From lack of basic amenities like disabled toilets and wheelchair ramps to unsympathetic attitudes from strangers, Arora found a long list of barriers.

It took her a couple of years to work out the solutions before she found the courage to quit her job at Adobe and start up Planet Abled, with the idea of “giving people with disabilities the freedom to travel, leaving behind social inhibitions and apprehensions about their capabilities.”

Planet Abled works with the concept of “Universal Design”, the idea of designing and composing an environment so that it can be accessed, understood and used to the greatest extent possible by all people regardless of age, size, ability or disability. Arora strives to create an inclusive setting without allowing disabilities to form any barriers.

“Most of the time, a person with a disability remains in their own group of other people with the same disability, or with their family and friends,” she says. There was no travel service – at least in India – where a deaf person could travel with a blind person, or a wheelchair user with a traveller without a disability. Arora was determined to change that. Then came the customisation for each client – special needs, special interests, solo travel, group travel, honeymoon, wellness, adventure.

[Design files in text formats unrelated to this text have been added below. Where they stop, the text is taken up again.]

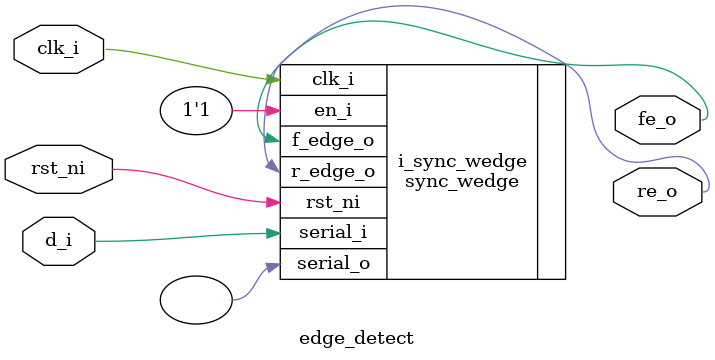
<source format=sv>


module edge_detect (
    input  logic clk_i,   // Clock
    input  logic rst_ni,  // Asynchronous reset active low
    input  logic d_i,     // data stream in
    output logic re_o,    // rising edge detected
    output logic fe_o     // falling edge detected
);

    sync_wedge i_sync_wedge (
        .clk_i    ( clk_i  ),
        .rst_ni   ( rst_ni ),
        .en_i     ( 1'b1   ),
        .serial_i ( d_i    ),
        .r_edge_o ( re_o   ),
        .f_edge_o ( fe_o   ),
        .serial_o (        )
    );

endmodule
</source>
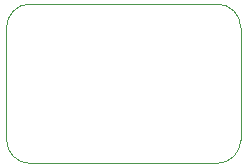
<source format=gbr>
%TF.GenerationSoftware,KiCad,Pcbnew,(6.0.0)*%
%TF.CreationDate,2022-01-09T14:56:00-05:00*%
%TF.ProjectId,QuadOpamp-INA_DIP8_Rg18,51756164-4f70-4616-9d70-2d494e415f44,rev?*%
%TF.SameCoordinates,Original*%
%TF.FileFunction,Profile,NP*%
%FSLAX46Y46*%
G04 Gerber Fmt 4.6, Leading zero omitted, Abs format (unit mm)*
G04 Created by KiCad (PCBNEW (6.0.0)) date 2022-01-09 14:56:00*
%MOMM*%
%LPD*%
G01*
G04 APERTURE LIST*
%TA.AperFunction,Profile*%
%ADD10C,0.100000*%
%TD*%
G04 APERTURE END LIST*
D10*
X116250000Y-83500000D02*
X116250000Y-93000000D01*
X118250000Y-81500000D02*
X134085786Y-81500000D01*
X134085786Y-95000000D02*
G75*
G03*
X136085786Y-93000000I1J1999999D01*
G01*
X118250000Y-81500000D02*
G75*
G03*
X116250000Y-83500000I-1J-1999999D01*
G01*
X136085786Y-93000000D02*
X136085786Y-83500000D01*
X118250000Y-95000000D02*
X134085786Y-95000000D01*
X116250000Y-93000000D02*
G75*
G03*
X118250000Y-95000000I1999999J-1D01*
G01*
X136085786Y-83500000D02*
G75*
G03*
X134085786Y-81500000I-1999999J1D01*
G01*
M02*

</source>
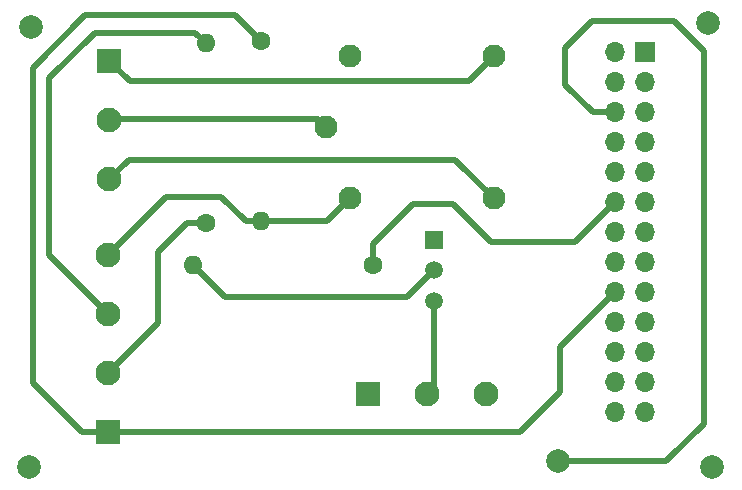
<source format=gbr>
%TF.GenerationSoftware,KiCad,Pcbnew,7.0.7*%
%TF.CreationDate,2023-09-27T10:27:32+03:00*%
%TF.ProjectId,Bionluk Proje,42696f6e-6c75-46b2-9050-726f6a652e6b,rev?*%
%TF.SameCoordinates,Original*%
%TF.FileFunction,Copper,L1,Top*%
%TF.FilePolarity,Positive*%
%FSLAX46Y46*%
G04 Gerber Fmt 4.6, Leading zero omitted, Abs format (unit mm)*
G04 Created by KiCad (PCBNEW 7.0.7) date 2023-09-27 10:27:32*
%MOMM*%
%LPD*%
G01*
G04 APERTURE LIST*
%TA.AperFunction,ComponentPad*%
%ADD10C,1.600000*%
%TD*%
%TA.AperFunction,ComponentPad*%
%ADD11O,1.600000X1.600000*%
%TD*%
%TA.AperFunction,ComponentPad*%
%ADD12R,2.100000X2.100000*%
%TD*%
%TA.AperFunction,ComponentPad*%
%ADD13C,2.100000*%
%TD*%
%TA.AperFunction,ComponentPad*%
%ADD14C,1.950000*%
%TD*%
%TA.AperFunction,ComponentPad*%
%ADD15R,1.700000X1.700000*%
%TD*%
%TA.AperFunction,ComponentPad*%
%ADD16O,1.700000X1.700000*%
%TD*%
%TA.AperFunction,ComponentPad*%
%ADD17R,1.500000X1.500000*%
%TD*%
%TA.AperFunction,ComponentPad*%
%ADD18C,1.500000*%
%TD*%
%TA.AperFunction,ViaPad*%
%ADD19C,2.000000*%
%TD*%
%TA.AperFunction,Conductor*%
%ADD20C,0.500000*%
%TD*%
%TA.AperFunction,Conductor*%
%ADD21C,0.250000*%
%TD*%
G04 APERTURE END LIST*
D10*
%TO.P,R2,1*%
%TO.N,Net-(J1-Pin_16)*%
X82050000Y-57090000D03*
D11*
%TO.P,R2,2*%
%TO.N,Net-(J1-Pin_20)*%
X82050000Y-41850000D03*
%TD*%
D10*
%TO.P,R3,1*%
%TO.N,Net-(J1-Pin_12)*%
X96220000Y-60650000D03*
D11*
%TO.P,R3,2*%
%TO.N,Net-(Q1-B)*%
X80980000Y-60650000D03*
%TD*%
D12*
%TO.P,J3,1,Pin_1*%
%TO.N,Net-(J3-Pin_1)*%
X73900000Y-43310000D03*
D13*
%TO.P,J3,2,Pin_2*%
%TO.N,Net-(J3-Pin_2)*%
X73900000Y-48310000D03*
%TO.P,J3,3,Pin_3*%
%TO.N,Net-(J3-Pin_3)*%
X73900000Y-53310000D03*
%TD*%
D14*
%TO.P,K1,COIL1*%
%TO.N,Net-(Q1-C)*%
X94260000Y-42950000D03*
%TO.P,K1,COIL2*%
%TO.N,Net-(J1-Pin_2)*%
X94260000Y-54950000D03*
%TO.P,K1,COM*%
%TO.N,Net-(J3-Pin_2)*%
X92260000Y-48950000D03*
%TO.P,K1,NC*%
%TO.N,Net-(J3-Pin_1)*%
X106460000Y-42950000D03*
%TO.P,K1,NO*%
%TO.N,Net-(J3-Pin_3)*%
X106460000Y-54950000D03*
%TD*%
D15*
%TO.P,J1,1,Pin_1*%
%TO.N,unconnected-(J1-Pin_1-Pad1)*%
X119250000Y-42600000D03*
D16*
%TO.P,J1,2,Pin_2*%
%TO.N,Net-(J1-Pin_2)*%
X116710000Y-42600000D03*
%TO.P,J1,3,Pin_3*%
%TO.N,unconnected-(J1-Pin_3-Pad3)*%
X119250000Y-45140000D03*
%TO.P,J1,4,Pin_4*%
%TO.N,unconnected-(J1-Pin_4-Pad4)*%
X116710000Y-45140000D03*
%TO.P,J1,5,Pin_5*%
%TO.N,unconnected-(J1-Pin_5-Pad5)*%
X119250000Y-47680000D03*
%TO.P,J1,6,Pin_6*%
%TO.N,GND*%
X116710000Y-47680000D03*
%TO.P,J1,7,Pin_7*%
%TO.N,unconnected-(J1-Pin_7-Pad7)*%
X119250000Y-50220000D03*
%TO.P,J1,8,Pin_8*%
%TO.N,unconnected-(J1-Pin_8-Pad8)*%
X116710000Y-50220000D03*
%TO.P,J1,9,Pin_9*%
%TO.N,unconnected-(J1-Pin_9-Pad9)*%
X119250000Y-52760000D03*
%TO.P,J1,10,Pin_10*%
%TO.N,unconnected-(J1-Pin_10-Pad10)*%
X116710000Y-52760000D03*
%TO.P,J1,11,Pin_11*%
%TO.N,unconnected-(J1-Pin_11-Pad11)*%
X119250000Y-55300000D03*
%TO.P,J1,12,Pin_12*%
%TO.N,Net-(J1-Pin_12)*%
X116710000Y-55300000D03*
%TO.P,J1,13,Pin_13*%
%TO.N,unconnected-(J1-Pin_13-Pad13)*%
X119250000Y-57840000D03*
%TO.P,J1,14,Pin_14*%
%TO.N,unconnected-(J1-Pin_14-Pad14)*%
X116710000Y-57840000D03*
%TO.P,J1,15,Pin_15*%
%TO.N,unconnected-(J1-Pin_15-Pad15)*%
X119250000Y-60380000D03*
%TO.P,J1,16,Pin_16*%
%TO.N,Net-(J1-Pin_16)*%
X116710000Y-60380000D03*
%TO.P,J1,17,Pin_17*%
%TO.N,unconnected-(J1-Pin_17-Pad17)*%
X119250000Y-62920000D03*
%TO.P,J1,18,Pin_18*%
%TO.N,Net-(J1-Pin_18)*%
X116710000Y-62920000D03*
%TO.P,J1,19,Pin_19*%
%TO.N,unconnected-(J1-Pin_19-Pad19)*%
X119250000Y-65460000D03*
%TO.P,J1,20,Pin_20*%
%TO.N,Net-(J1-Pin_20)*%
X116710000Y-65460000D03*
%TO.P,J1,21,Pin_21*%
%TO.N,unconnected-(J1-Pin_21-Pad21)*%
X119250000Y-68000000D03*
%TO.P,J1,22,Pin_22*%
%TO.N,unconnected-(J1-Pin_22-Pad22)*%
X116710000Y-68000000D03*
%TO.P,J1,23,Pin_23*%
%TO.N,unconnected-(J1-Pin_23-Pad23)*%
X119250000Y-70540000D03*
%TO.P,J1,24,Pin_24*%
%TO.N,unconnected-(J1-Pin_24-Pad24)*%
X116710000Y-70540000D03*
%TO.P,J1,25,Pin_25*%
%TO.N,unconnected-(J1-Pin_25-Pad25)*%
X119250000Y-73080000D03*
%TO.P,J1,26,Pin_26*%
%TO.N,unconnected-(J1-Pin_26-Pad26)*%
X116710000Y-73080000D03*
%TD*%
D12*
%TO.P,J6,1,Pin_1*%
%TO.N,Net-(J1-Pin_18)*%
X73820000Y-74740000D03*
D13*
%TO.P,J6,2,Pin_2*%
%TO.N,Net-(J1-Pin_16)*%
X73820000Y-69740000D03*
%TO.P,J6,3,Pin_3*%
%TO.N,Net-(J1-Pin_20)*%
X73820000Y-64740000D03*
%TO.P,J6,4,Pin_4*%
%TO.N,Net-(J1-Pin_2)*%
X73820000Y-59740000D03*
%TD*%
D10*
%TO.P,R1,1*%
%TO.N,Net-(J1-Pin_18)*%
X86700000Y-41680000D03*
D11*
%TO.P,R1,2*%
%TO.N,Net-(J1-Pin_2)*%
X86700000Y-56920000D03*
%TD*%
D17*
%TO.P,Q1,1,C*%
%TO.N,Net-(Q1-C)*%
X101415000Y-58470000D03*
D18*
%TO.P,Q1,2,B*%
%TO.N,Net-(Q1-B)*%
X101415000Y-61070000D03*
%TO.P,Q1,3,E*%
%TO.N,GND*%
X101415000Y-63670000D03*
%TD*%
D12*
%TO.P,J4,1,Pin_1*%
%TO.N,unconnected-(J4-Pin_1-Pad1)*%
X95770000Y-71550000D03*
D13*
%TO.P,J4,2,Pin_2*%
%TO.N,GND*%
X100770000Y-71550000D03*
%TO.P,J4,3,Pin_3*%
%TO.N,unconnected-(J4-Pin_3-Pad3)*%
X105770000Y-71550000D03*
%TD*%
D19*
%TO.N,*%
X67130000Y-77670000D03*
X124950000Y-77670000D03*
X124540000Y-40110000D03*
X67260000Y-40430000D03*
%TO.N,GND*%
X111890000Y-77220000D03*
%TD*%
D20*
%TO.N,Net-(J1-Pin_2)*%
X92290000Y-56920000D02*
X94260000Y-54950000D01*
X83380000Y-54830000D02*
X85470000Y-56920000D01*
X86700000Y-56920000D02*
X92290000Y-56920000D01*
X78730000Y-54830000D02*
X83380000Y-54830000D01*
X73820000Y-59740000D02*
X78730000Y-54830000D01*
X85470000Y-56920000D02*
X86700000Y-56920000D01*
%TO.N,GND*%
X121050000Y-77220000D02*
X111890000Y-77220000D01*
D21*
X101415000Y-70905000D02*
X100770000Y-71550000D01*
D20*
X116710000Y-47680000D02*
X114800000Y-47680000D01*
X121690000Y-39950000D02*
X124230000Y-42490000D01*
D21*
X111890000Y-77220000D02*
X111930000Y-77220000D01*
D20*
X124230000Y-74040000D02*
X121310000Y-76960000D01*
X114800000Y-47680000D02*
X112480000Y-45360000D01*
X101415000Y-63670000D02*
X101415000Y-70905000D01*
X112480000Y-45360000D02*
X112480000Y-42230000D01*
X124230000Y-42490000D02*
X124230000Y-74040000D01*
X114760000Y-39950000D02*
X121690000Y-39950000D01*
X121310000Y-76960000D02*
X121050000Y-77220000D01*
X112480000Y-42230000D02*
X114760000Y-39950000D01*
%TO.N,Net-(J1-Pin_12)*%
X113320000Y-58690000D02*
X116710000Y-55300000D01*
X96220000Y-58870000D02*
X99610000Y-55480000D01*
X99610000Y-55480000D02*
X102990000Y-55480000D01*
X102990000Y-55480000D02*
X106200000Y-58690000D01*
X96220000Y-60650000D02*
X96220000Y-58870000D01*
X106200000Y-58690000D02*
X113320000Y-58690000D01*
%TO.N,Net-(J1-Pin_16)*%
X73820000Y-69740000D02*
X78020000Y-65540000D01*
X78020000Y-59550000D02*
X80480000Y-57090000D01*
X78020000Y-65540000D02*
X78020000Y-59550000D01*
X80480000Y-57090000D02*
X82050000Y-57090000D01*
%TO.N,Net-(J1-Pin_18)*%
X84500000Y-39480000D02*
X71870000Y-39480000D01*
X71600000Y-74740000D02*
X73820000Y-74740000D01*
X112070000Y-67560000D02*
X112070000Y-71330000D01*
X116710000Y-62920000D02*
X112070000Y-67560000D01*
X112070000Y-71330000D02*
X108660000Y-74740000D01*
X67440000Y-43910000D02*
X67440000Y-70580000D01*
X86700000Y-41680000D02*
X84500000Y-39480000D01*
X67440000Y-70580000D02*
X71600000Y-74740000D01*
X108660000Y-74740000D02*
X73820000Y-74740000D01*
X71870000Y-39480000D02*
X67440000Y-43910000D01*
%TO.N,Net-(J1-Pin_20)*%
X82050000Y-41850000D02*
X81170000Y-40970000D01*
X81170000Y-40970000D02*
X72650000Y-40970000D01*
X68810000Y-59730000D02*
X73820000Y-64740000D01*
X68810000Y-44810000D02*
X68810000Y-59730000D01*
X72650000Y-40970000D02*
X68810000Y-44810000D01*
%TO.N,Net-(J3-Pin_1)*%
X104380000Y-45030000D02*
X106460000Y-42950000D01*
X75620000Y-45030000D02*
X104380000Y-45030000D01*
X73900000Y-43310000D02*
X75620000Y-45030000D01*
D21*
%TO.N,Net-(J3-Pin_2)*%
X91620000Y-48310000D02*
X92260000Y-48950000D01*
D20*
X73920000Y-48290000D02*
X91600000Y-48290000D01*
X91600000Y-48290000D02*
X91620000Y-48310000D01*
X73900000Y-48310000D02*
X73920000Y-48290000D01*
%TO.N,Net-(J3-Pin_3)*%
X103190000Y-51680000D02*
X106460000Y-54950000D01*
X75530000Y-51680000D02*
X103190000Y-51680000D01*
X73900000Y-53310000D02*
X75530000Y-51680000D01*
%TO.N,Net-(Q1-B)*%
X99125000Y-63360000D02*
X83690000Y-63360000D01*
X83690000Y-63360000D02*
X80980000Y-60650000D01*
X101415000Y-61070000D02*
X99125000Y-63360000D01*
%TD*%
M02*

</source>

Planet Abled offers mixed trips for people with different disabilities

Arora says that travel for people with disabilities is severely restricted by two factors in India: societal attitudes and lack of infrastructure.

“Indians are either too sympathetic or too insensitive, we don’t have an in-between state,” Arora says. She explains that people with disabilities are not considered part of mainstream society and are always looked upon as victims who need support.

As for physical infrastructure, the conspicuous absence of ramps, lifts with braille buttons and audio outputs, and websites and mobile apps with accessibility options for the blind is perhaps unsurprising given that issues like universal design and accessibility aren’t even discussed in most Indian architecture and technology courses.

Since it launched just over 20 months ago, Planet Abled has served more than 100 travellers with various forms of disability, from severe mobility limitations to speech and hearing impairments, Down’s syndrome, cerebral palsy and autism. Her guests have ranged from seven to 71 years of age.

“We also encourage people without disabilities to join our group tours as a travel buddy and experience a new kind of travel,” she adds

A traveller from Brazil at the edge of the cliff in Himachal

Arora recalls the first rafting trip she tried to organise, where 30 agencies refused to participate before she was finally able to make it happen. But that adventure tour – where a blind person ziplined across the River Ganga for the first time – remains one of the highlights of Planet Abled’s journey thus far.

Another fond memory is that of a blind government officer in his late 30s from the north-eastern city of Guwahati, who went on a solo trip across the Himalayan mountain state of Uttarakhand for his birthday. “He wanted to break out of the shackles of the restrictive environment he had been living in so far,” says Arora.

Then there are the international travellers, most recently an aircraft engineer from Brazil, leaving his country for the first time. He travelled solo on his wheelchair for 17 days in north India, briefly staying in Nepal.

Arora is trying to change the way India views disabled people, and how disabled people here see themselves – no small task. But that doesn’t faze her, because, in her own words, “Travel is not a privilege but a basic human right.”